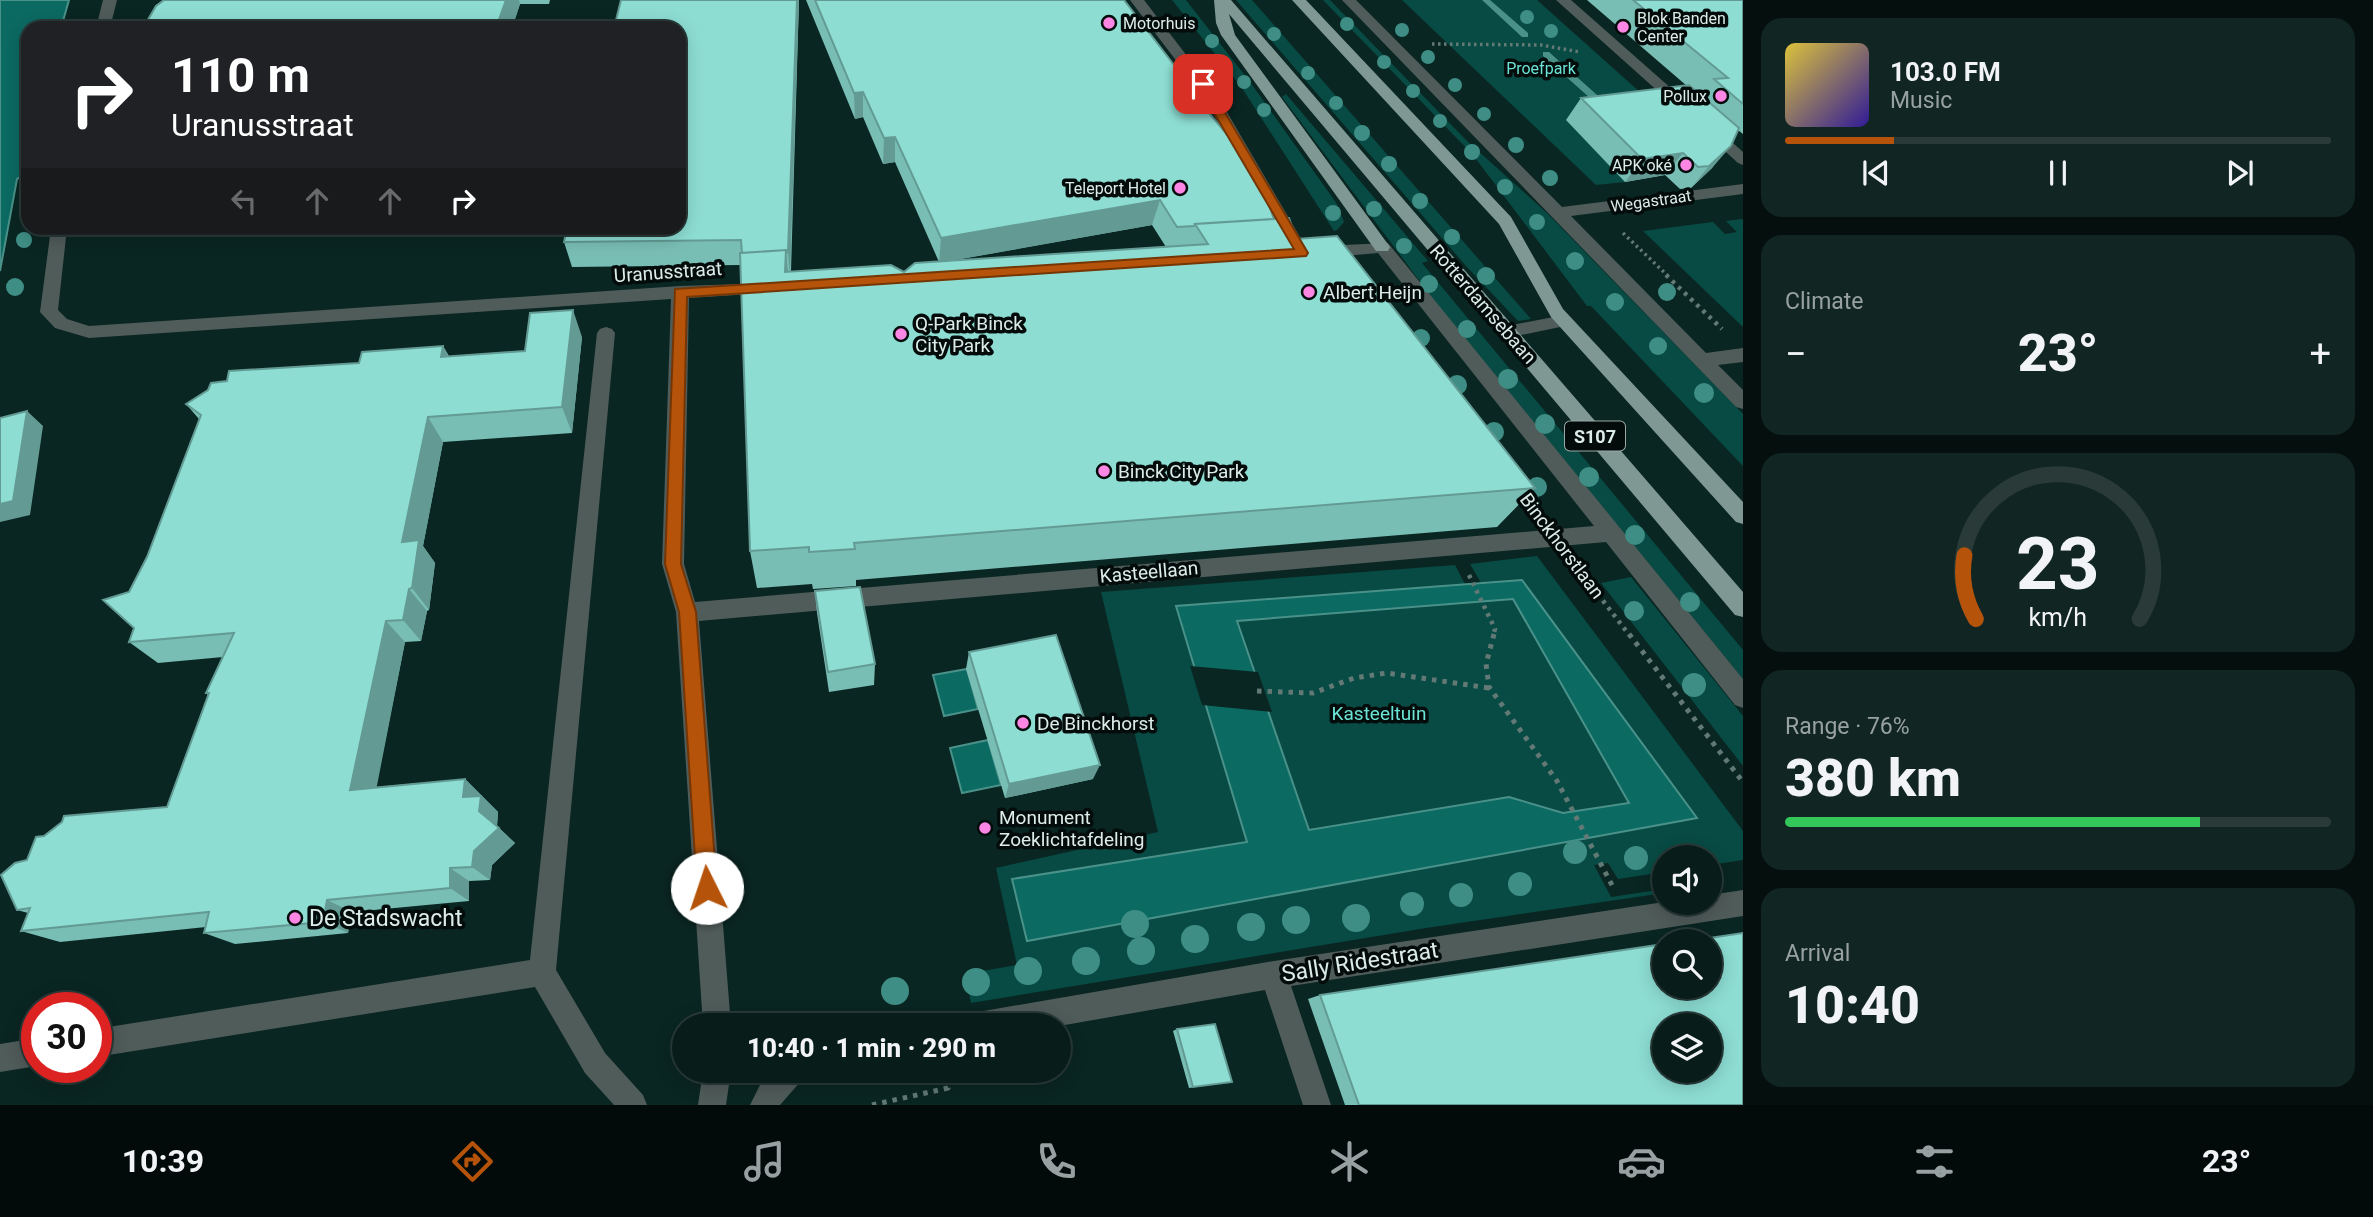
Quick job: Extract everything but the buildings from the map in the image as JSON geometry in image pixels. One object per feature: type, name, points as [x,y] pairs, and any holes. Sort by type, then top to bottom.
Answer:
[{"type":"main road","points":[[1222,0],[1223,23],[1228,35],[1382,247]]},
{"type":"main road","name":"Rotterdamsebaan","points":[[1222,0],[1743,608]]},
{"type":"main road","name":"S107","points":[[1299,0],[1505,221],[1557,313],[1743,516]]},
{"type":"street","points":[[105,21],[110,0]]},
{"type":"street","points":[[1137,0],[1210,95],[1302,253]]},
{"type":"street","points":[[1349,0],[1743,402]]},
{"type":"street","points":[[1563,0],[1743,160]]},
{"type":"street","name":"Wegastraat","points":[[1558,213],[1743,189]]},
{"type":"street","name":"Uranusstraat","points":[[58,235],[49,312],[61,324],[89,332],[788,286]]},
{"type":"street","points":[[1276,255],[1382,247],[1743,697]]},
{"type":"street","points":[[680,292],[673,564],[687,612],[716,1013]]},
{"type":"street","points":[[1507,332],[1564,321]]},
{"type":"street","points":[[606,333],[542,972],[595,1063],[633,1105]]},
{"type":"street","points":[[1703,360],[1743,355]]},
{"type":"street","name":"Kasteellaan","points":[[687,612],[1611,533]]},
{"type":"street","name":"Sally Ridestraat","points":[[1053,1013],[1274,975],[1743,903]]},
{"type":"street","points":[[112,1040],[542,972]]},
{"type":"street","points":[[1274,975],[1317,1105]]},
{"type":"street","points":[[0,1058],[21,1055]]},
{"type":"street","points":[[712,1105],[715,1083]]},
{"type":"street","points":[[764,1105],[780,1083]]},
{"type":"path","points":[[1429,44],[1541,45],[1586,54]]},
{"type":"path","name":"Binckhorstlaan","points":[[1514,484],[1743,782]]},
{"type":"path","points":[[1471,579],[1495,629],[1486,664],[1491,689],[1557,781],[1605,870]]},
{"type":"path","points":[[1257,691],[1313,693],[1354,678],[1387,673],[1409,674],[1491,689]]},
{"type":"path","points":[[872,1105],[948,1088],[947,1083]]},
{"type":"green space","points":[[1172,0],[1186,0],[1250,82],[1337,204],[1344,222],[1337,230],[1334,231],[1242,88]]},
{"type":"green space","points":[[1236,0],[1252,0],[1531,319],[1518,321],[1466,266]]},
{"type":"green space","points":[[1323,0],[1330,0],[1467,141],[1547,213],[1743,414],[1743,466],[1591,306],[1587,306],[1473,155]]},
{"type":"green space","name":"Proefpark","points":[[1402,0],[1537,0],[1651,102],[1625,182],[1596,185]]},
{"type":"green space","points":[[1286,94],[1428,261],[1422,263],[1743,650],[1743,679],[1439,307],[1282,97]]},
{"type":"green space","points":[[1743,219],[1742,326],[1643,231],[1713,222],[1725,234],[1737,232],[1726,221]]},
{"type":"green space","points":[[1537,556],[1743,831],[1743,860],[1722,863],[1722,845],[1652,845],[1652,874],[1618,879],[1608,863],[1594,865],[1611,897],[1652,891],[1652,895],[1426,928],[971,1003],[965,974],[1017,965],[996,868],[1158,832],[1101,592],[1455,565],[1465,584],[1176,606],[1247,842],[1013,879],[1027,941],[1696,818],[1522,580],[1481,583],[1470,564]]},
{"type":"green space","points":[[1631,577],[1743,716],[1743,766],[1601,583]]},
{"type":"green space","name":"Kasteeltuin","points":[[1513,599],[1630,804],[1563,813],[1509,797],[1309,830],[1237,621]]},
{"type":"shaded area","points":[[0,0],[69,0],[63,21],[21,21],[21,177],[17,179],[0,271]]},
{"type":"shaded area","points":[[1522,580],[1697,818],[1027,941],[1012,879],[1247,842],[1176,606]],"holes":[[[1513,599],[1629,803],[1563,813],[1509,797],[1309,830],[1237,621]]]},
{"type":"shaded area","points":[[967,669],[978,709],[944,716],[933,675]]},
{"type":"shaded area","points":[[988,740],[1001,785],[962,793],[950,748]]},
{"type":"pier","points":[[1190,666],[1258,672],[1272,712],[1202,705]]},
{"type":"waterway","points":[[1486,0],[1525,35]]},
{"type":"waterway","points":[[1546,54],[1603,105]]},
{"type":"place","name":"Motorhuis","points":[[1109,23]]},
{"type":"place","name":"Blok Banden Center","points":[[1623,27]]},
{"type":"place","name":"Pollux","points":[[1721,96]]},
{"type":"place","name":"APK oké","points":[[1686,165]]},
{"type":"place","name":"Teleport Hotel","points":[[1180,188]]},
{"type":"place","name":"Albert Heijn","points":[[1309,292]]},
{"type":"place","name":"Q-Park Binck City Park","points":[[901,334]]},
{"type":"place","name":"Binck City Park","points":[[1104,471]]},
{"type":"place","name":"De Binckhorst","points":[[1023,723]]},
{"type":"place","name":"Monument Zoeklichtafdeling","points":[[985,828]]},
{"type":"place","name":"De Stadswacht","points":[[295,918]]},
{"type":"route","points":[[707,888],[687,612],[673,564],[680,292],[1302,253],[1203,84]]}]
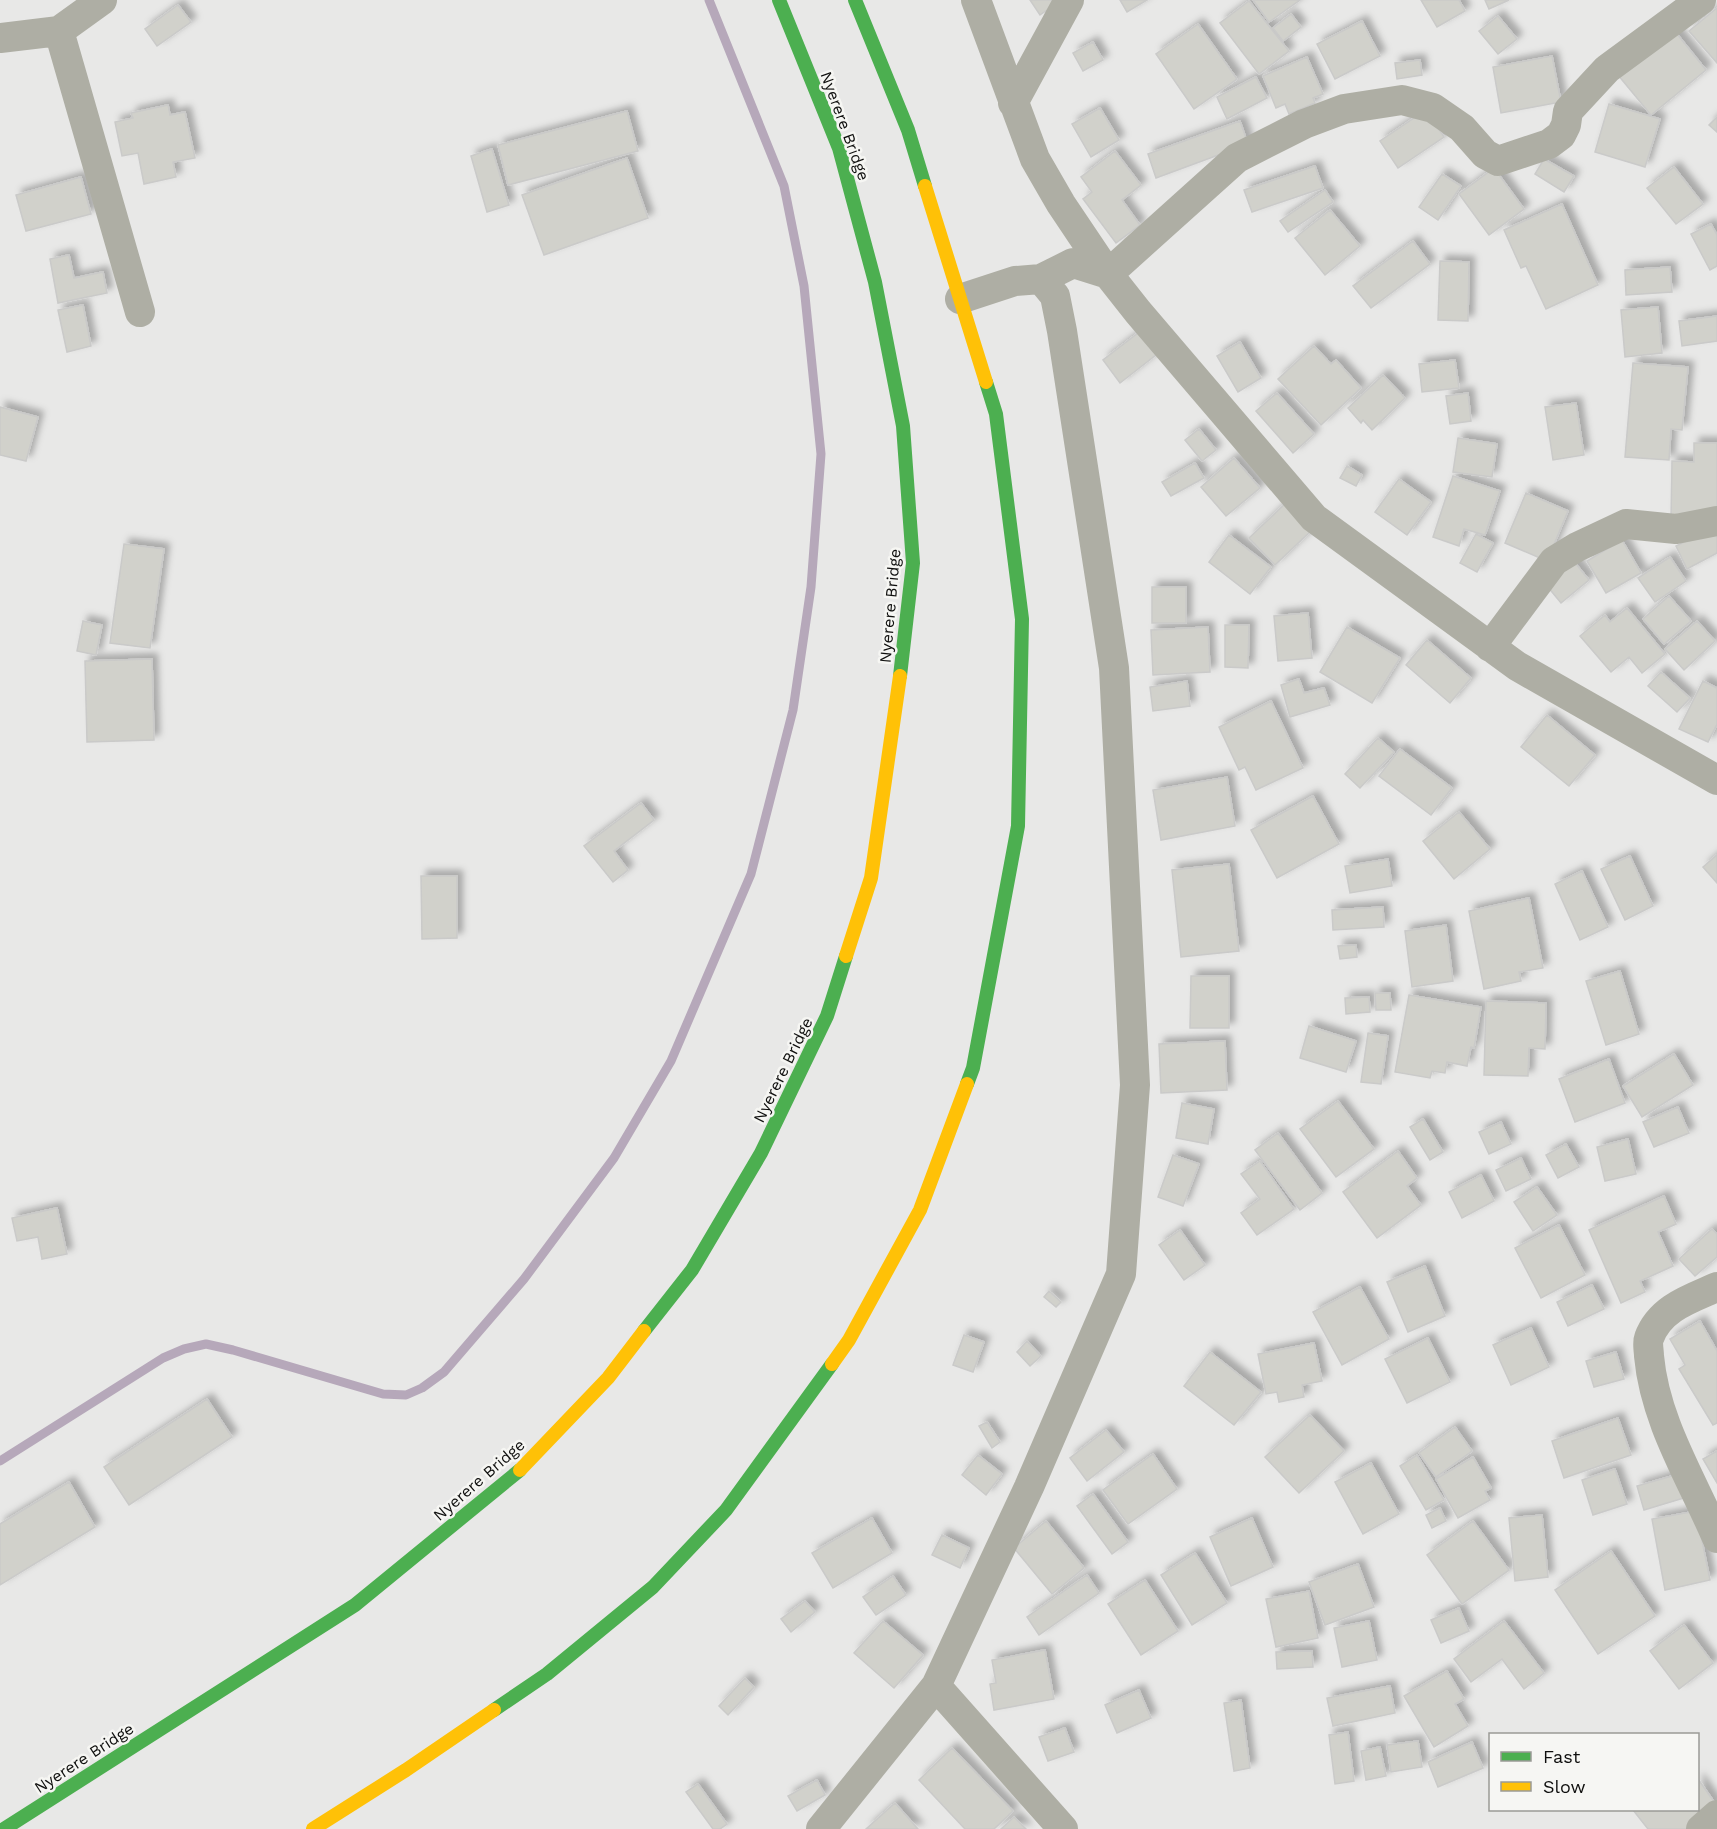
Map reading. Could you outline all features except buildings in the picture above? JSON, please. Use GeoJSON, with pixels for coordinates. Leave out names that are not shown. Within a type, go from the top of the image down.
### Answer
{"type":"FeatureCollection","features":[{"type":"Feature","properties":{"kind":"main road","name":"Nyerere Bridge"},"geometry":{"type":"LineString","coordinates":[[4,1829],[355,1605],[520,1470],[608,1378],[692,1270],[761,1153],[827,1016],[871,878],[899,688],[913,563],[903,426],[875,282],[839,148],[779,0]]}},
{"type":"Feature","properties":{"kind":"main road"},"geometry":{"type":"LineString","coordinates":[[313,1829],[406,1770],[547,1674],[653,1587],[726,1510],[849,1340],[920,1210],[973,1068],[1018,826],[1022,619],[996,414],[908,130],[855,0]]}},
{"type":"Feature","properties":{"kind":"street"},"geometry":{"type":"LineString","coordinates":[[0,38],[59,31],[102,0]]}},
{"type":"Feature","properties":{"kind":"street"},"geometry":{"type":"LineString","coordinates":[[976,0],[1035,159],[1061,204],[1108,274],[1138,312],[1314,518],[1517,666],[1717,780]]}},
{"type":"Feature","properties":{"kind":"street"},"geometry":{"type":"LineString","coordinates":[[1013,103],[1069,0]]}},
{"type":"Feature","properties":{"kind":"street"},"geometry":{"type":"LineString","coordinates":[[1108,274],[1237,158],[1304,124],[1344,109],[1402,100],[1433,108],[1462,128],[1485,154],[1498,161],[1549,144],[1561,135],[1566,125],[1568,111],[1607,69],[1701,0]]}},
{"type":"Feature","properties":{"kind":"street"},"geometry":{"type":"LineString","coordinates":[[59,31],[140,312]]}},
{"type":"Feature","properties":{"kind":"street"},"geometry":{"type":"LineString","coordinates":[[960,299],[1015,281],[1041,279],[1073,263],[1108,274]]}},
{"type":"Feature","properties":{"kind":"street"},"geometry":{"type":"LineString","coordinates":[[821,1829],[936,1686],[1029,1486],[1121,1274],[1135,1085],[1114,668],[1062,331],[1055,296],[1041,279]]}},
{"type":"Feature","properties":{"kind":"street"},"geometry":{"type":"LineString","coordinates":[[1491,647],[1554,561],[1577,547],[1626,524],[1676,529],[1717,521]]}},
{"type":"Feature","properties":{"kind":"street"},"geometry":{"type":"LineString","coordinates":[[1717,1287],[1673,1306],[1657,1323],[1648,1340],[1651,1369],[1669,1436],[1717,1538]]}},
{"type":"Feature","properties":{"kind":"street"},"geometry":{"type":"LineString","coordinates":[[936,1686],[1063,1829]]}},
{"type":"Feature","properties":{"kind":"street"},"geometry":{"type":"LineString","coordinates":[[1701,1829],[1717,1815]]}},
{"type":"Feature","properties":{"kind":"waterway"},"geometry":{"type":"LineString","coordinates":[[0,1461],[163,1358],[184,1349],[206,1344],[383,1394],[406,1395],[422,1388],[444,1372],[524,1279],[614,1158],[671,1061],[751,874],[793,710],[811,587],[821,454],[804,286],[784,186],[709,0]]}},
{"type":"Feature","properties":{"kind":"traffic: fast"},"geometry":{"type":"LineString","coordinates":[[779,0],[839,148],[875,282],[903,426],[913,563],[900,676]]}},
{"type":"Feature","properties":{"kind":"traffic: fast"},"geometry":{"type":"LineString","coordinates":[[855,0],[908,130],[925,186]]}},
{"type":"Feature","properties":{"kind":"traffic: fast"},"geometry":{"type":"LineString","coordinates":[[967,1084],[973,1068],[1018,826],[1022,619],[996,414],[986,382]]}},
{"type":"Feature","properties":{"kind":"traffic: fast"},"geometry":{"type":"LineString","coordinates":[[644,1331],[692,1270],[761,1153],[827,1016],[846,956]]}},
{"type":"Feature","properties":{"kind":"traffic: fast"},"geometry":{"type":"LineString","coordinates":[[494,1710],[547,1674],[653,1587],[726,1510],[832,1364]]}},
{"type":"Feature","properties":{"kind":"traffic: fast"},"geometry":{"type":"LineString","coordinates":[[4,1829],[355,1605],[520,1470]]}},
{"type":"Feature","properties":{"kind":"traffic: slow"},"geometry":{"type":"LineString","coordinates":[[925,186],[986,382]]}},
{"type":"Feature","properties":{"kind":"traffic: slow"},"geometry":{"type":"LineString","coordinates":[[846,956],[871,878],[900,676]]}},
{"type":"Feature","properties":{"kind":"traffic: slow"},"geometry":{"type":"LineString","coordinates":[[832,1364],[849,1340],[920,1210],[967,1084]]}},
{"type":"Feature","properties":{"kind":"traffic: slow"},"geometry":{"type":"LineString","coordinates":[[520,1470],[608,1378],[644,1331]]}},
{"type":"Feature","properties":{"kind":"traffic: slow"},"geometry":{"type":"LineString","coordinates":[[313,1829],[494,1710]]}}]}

+++

**Problem details:**
Single out each line of the records above with the string "place" in it, and copy it.

**Reply to the task:**
{"type":"place","name":"Motorhuis","points":[[1109,23]]},
{"type":"place","name":"Blok Banden Center","points":[[1623,27]]},
{"type":"place","name":"Pollux","points":[[1721,96]]},
{"type":"place","name":"APK oké","points":[[1686,165]]},
{"type":"place","name":"Teleport Hotel","points":[[1180,188]]},
{"type":"place","name":"Albert Heijn","points":[[1309,292]]},
{"type":"place","name":"Q-Park Binck City Park","points":[[901,334]]},
{"type":"place","name":"Binck City Park","points":[[1104,471]]},
{"type":"place","name":"De Binckhorst","points":[[1023,723]]},
{"type":"place","name":"Monument Zoeklichtafdeling","points":[[985,828]]},
{"type":"place","name":"De Stadswacht","points":[[295,918]]},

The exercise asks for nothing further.